No fue un flechazo, ya estaba advertida de que la magia tardaría unos minutos en aparecer. Quedamos a oscuras para descubrir lo bonito que es ver amanecer. Lo vi inflarse poco a poco, convirtiéndose en lo que me habían asegurado. Con el fuego los colores de mi cita empezaron a cobrar intensidad y, en el ambiente, la excitación vino de la mano de los nervios. Quien lo hizo lo recomienda: volar en globo es la atracción turística más importante de Capadocia. Paisajes de cuento, como las chimeneas de hadas, dan forma a la nada tan pronto el amanecer ilumina esta región de Anatolia Central de Turquía con tonos rojizos y rosáceos.

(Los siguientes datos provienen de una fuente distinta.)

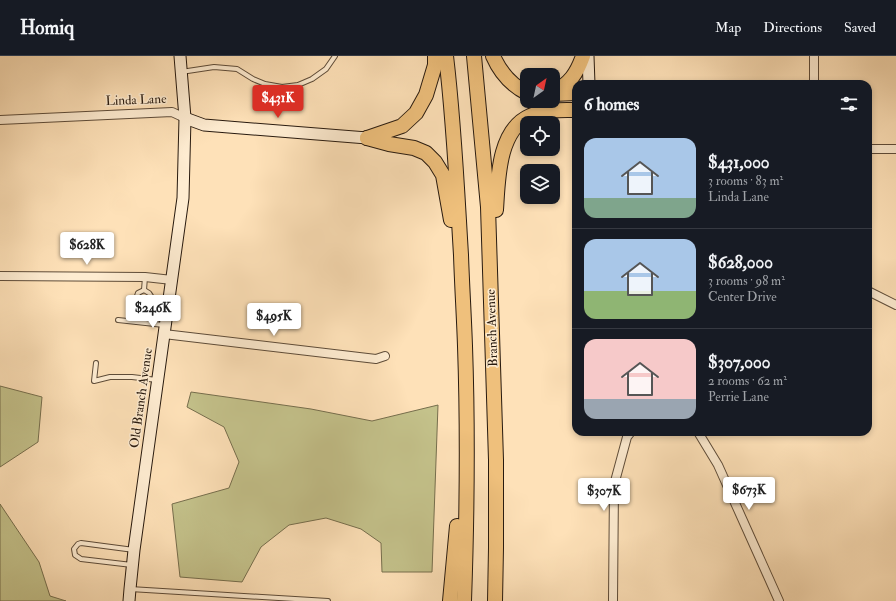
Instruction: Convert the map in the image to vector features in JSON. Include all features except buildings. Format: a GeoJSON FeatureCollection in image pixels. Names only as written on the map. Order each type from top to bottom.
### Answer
{"type":"FeatureCollection","features":[{"type":"Feature","properties":{"kind":"highway"},"geometry":{"type":"LineString","coordinates":[[367,138],[402,126],[416,113],[426,95],[435,65],[435,56]]}},
{"type":"Feature","properties":{"kind":"highway"},"geometry":{"type":"LineString","coordinates":[[446,56],[452,117],[465,346],[466,424],[464,601]]}},
{"type":"Feature","properties":{"kind":"highway","name":"Branch Avenue"},"geometry":{"type":"LineString","coordinates":[[474,56],[488,208],[496,454],[496,548],[494,601]]}},
{"type":"Feature","properties":{"kind":"highway"},"geometry":{"type":"LineString","coordinates":[[493,56],[498,67],[520,90]]}},
{"type":"Feature","properties":{"kind":"highway"},"geometry":{"type":"LineString","coordinates":[[560,88],[574,76],[582,56]]}},
{"type":"Feature","properties":{"kind":"highway"},"geometry":{"type":"LineString","coordinates":[[560,93],[572,93]]}},
{"type":"Feature","properties":{"kind":"highway"},"geometry":{"type":"LineString","coordinates":[[490,280],[497,186],[502,155],[508,138],[520,121],[531,115],[547,111],[572,110]]}},
{"type":"Feature","properties":{"kind":"highway"},"geometry":{"type":"LineString","coordinates":[[367,138],[389,144],[414,148],[426,154],[436,162],[443,175],[462,289]]}},
{"type":"Feature","properties":{"kind":"highway"},"geometry":{"type":"LineString","coordinates":[[450,601],[466,424]]}},
{"type":"Feature","properties":{"kind":"street","name":"Old Branch Avenue"},"geometry":{"type":"LineString","coordinates":[[129,601],[134,550],[183,198],[185,118],[180,56]]}},
{"type":"Feature","properties":{"kind":"street"},"geometry":{"type":"LineString","coordinates":[[588,56],[589,80]]}},
{"type":"Feature","properties":{"kind":"street"},"geometry":{"type":"LineString","coordinates":[[814,56],[814,80]]}},
{"type":"Feature","properties":{"kind":"street","name":"Linda Lane"},"geometry":{"type":"LineString","coordinates":[[0,120],[172,112],[204,125],[367,138]]}},
{"type":"Feature","properties":{"kind":"street"},"geometry":{"type":"LineString","coordinates":[[872,149],[896,149]]}},
{"type":"Feature","properties":{"kind":"street"},"geometry":{"type":"LineString","coordinates":[[0,276],[144,278],[172,280]]}},
{"type":"Feature","properties":{"kind":"street"},"geometry":{"type":"LineString","coordinates":[[872,293],[896,305]]}},
{"type":"Feature","properties":{"kind":"street"},"geometry":{"type":"LineString","coordinates":[[164,330],[376,359],[385,356]]}},
{"type":"Feature","properties":{"kind":"street"},"geometry":{"type":"LineString","coordinates":[[613,601],[614,485],[628,436]]}},
{"type":"Feature","properties":{"kind":"street"},"geometry":{"type":"LineString","coordinates":[[700,436],[718,464],[779,601]]}},
{"type":"Feature","properties":{"kind":"lane"},"geometry":{"type":"LineString","coordinates":[[181,72],[214,67],[237,69],[253,79],[265,84],[282,87],[298,85],[312,79],[326,69],[335,56]]}},
{"type":"Feature","properties":{"kind":"lane"},"geometry":{"type":"LineString","coordinates":[[144,278],[144,290]]}},
{"type":"Feature","properties":{"kind":"lane"},"geometry":{"type":"LineString","coordinates":[[137,322],[137,296],[138,293],[144,290]]}},
{"type":"Feature","properties":{"kind":"lane"},"geometry":{"type":"LineString","coordinates":[[144,290],[151,296],[151,323]]}},
{"type":"Feature","properties":{"kind":"lane"},"geometry":{"type":"LineString","coordinates":[[118,320],[151,323],[164,330]]}},
{"type":"Feature","properties":{"kind":"lane"},"geometry":{"type":"LineString","coordinates":[[96,363],[94,381],[110,376],[157,380]]}},
{"type":"Feature","properties":{"kind":"lane"},"geometry":{"type":"LineString","coordinates":[[132,565],[81,559],[75,555],[74,549],[80,543],[134,550]]}},
{"type":"Feature","properties":{"kind":"lane"},"geometry":{"type":"LineString","coordinates":[[130,589],[328,601]]}},
{"type":"Feature","properties":{"kind":"shaded area"},"geometry":{"type":"Polygon","coordinates":[[[0,386],[42,397],[38,442],[0,467],[0,386]]]}},
{"type":"Feature","properties":{"kind":"shaded area"},"geometry":{"type":"Polygon","coordinates":[[[191,392],[311,409],[372,421],[438,405],[432,572],[382,572],[381,543],[361,529],[326,518],[289,525],[261,547],[242,582],[180,577],[172,504],[229,488],[239,462],[224,427],[187,407],[191,392]]]}},
{"type":"Feature","properties":{"kind":"shaded area"},"geometry":{"type":"Polygon","coordinates":[[[0,504],[39,562],[50,596],[66,601],[0,601],[0,504]]]}}]}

Los globos aerostáticos no despegan, se elevan. Lo hacen lentamente gracias a una mezcla de aire frío y caliente. Tan pronto el aire del interior de la vela se calienta para que sea menos denso que el del exterior, el globo inicia un recorrido que nunca se repite. La dirección la determina el viento y la hora de viaje se hace corta. Con la distancia, la perspectiva, y a la hora del descenso ya no importa que haya que agarrarse fuerte a las cuerdas de la cesta, que termina directamente en el remolque en el que transportarla. Apretar y mirar son la mar de compatibles cuando uno permanece hipnotizado. Al momento, todos felices en tierra firme, con botella de champán y un diploma para presumir.
La fotografía de este post es, sin embargo, cedida. Tampoco hay diploma alguno. Llegué a la cita puntual, pero solo pude imaginar cómo sería lo que no llegó a suceder. Cómo tendría que haber sido. La magia estuvo ahí hasta que dejó de estarlo. El globo se fue inflando con la ilusión de los presentes, recién levantados y acomodados a su lado, pendientes de algo que se nos escapa de las manos. Finalmente sopló. No mucho. A poco más de nueve kilómetros por hora. Lo suficiente para vivir el proceso de hinchamiento a la inversa y quedarnos compungidos viendo un amanecer que también es fantástico desde lo alto de Göreme.